KAMPIA: Well, I mean, there are more than 40,000 marijuana arrests in New York every year. So, I don't want a bunch of viewers to think that marijuana is essentially legal in New York, because that's certainly not the case.
BECK: No. I'm not saying that it's legal in New York. I'm sure that there are arrests, you know, if you got a big — no, seriously, if you got like a big bag of it or something, but you're telling me, you've — well, you're not a good — of course, you've seen people smoking on the street. I've seen them smoking on the streets. It's not like it's tying up for a lot of police time. Police are like — he's smoking a joint, let's move on with our life.
KAMPIA: All I can tell you is what the FBI says, which is 872,000 marijuana arrests last year, and about 750,000 of those arrests were for simple possession, personal possession. It's enormous wear and tear on the criminal justice system. And I think that anyone who cares about public safety would rather have the police freed up to deal with and prevent crimes like assault, theft, rape, murder, et cetera. I mean, that's a no-brainer. And right now, the police aren't able to deal with all the crimes that are happening across the country.
BECK: Yes. Look...
KAMPIA: So, why not take them off this marijuana nonsense?
BECK: Look, Rob, here's the thing. I have no problem — as a libertarian, I have no problem talking to you about these kinds of things. I think marijuana is bad for you. I know. I did it. Stupid — stupid to do.
However, we'll have that conversation, not the conversation that California is currently having, which is, oh, my gosh, we've got to raise some money, why don't we — why don't we just tax pot over here?

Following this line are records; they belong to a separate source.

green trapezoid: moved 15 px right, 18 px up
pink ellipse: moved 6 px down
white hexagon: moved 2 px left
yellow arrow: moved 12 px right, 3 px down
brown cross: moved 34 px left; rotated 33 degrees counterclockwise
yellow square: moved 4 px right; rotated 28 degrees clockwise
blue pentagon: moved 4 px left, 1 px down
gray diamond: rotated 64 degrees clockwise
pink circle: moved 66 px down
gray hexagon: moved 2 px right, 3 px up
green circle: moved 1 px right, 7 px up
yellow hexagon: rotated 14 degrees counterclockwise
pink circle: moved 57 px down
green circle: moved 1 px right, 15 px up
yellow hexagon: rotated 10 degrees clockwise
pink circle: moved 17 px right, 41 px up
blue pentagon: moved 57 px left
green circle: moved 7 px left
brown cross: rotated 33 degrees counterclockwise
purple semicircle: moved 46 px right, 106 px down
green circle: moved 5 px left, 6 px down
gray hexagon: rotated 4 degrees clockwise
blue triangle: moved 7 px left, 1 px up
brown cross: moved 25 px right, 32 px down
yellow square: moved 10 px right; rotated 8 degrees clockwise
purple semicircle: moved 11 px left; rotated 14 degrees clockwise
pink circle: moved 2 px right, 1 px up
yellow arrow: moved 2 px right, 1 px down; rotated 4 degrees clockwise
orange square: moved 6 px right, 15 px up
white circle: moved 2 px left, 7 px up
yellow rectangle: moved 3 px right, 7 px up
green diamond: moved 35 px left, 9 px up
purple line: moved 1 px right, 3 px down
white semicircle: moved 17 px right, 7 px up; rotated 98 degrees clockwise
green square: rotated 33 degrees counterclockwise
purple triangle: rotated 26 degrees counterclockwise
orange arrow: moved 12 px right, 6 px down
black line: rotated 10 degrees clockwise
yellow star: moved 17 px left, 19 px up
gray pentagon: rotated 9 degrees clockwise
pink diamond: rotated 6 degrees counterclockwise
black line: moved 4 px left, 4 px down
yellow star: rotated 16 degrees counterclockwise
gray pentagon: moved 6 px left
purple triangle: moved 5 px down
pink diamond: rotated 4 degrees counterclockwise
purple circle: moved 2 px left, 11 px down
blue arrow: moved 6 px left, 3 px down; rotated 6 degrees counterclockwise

Because California, the largest cash crop in California is?
BECK: Yes, thank you. Thank you very much.
KAMPIA: And, you know, you bring up a good point there which is that, you know, with alcohol, which isn't great for you being taxed and regulated. Tobacco, obviously, kills, that's taxed and regulated. Most products on our society are taxed and regulated.
If someone actually believes that marijuana is really bad you for, then why would you want it that product not regulated? I mean, it seems like that's exactly the kind of thing that should be regulated, right?
BECK: Thank you very much. Appreciate it.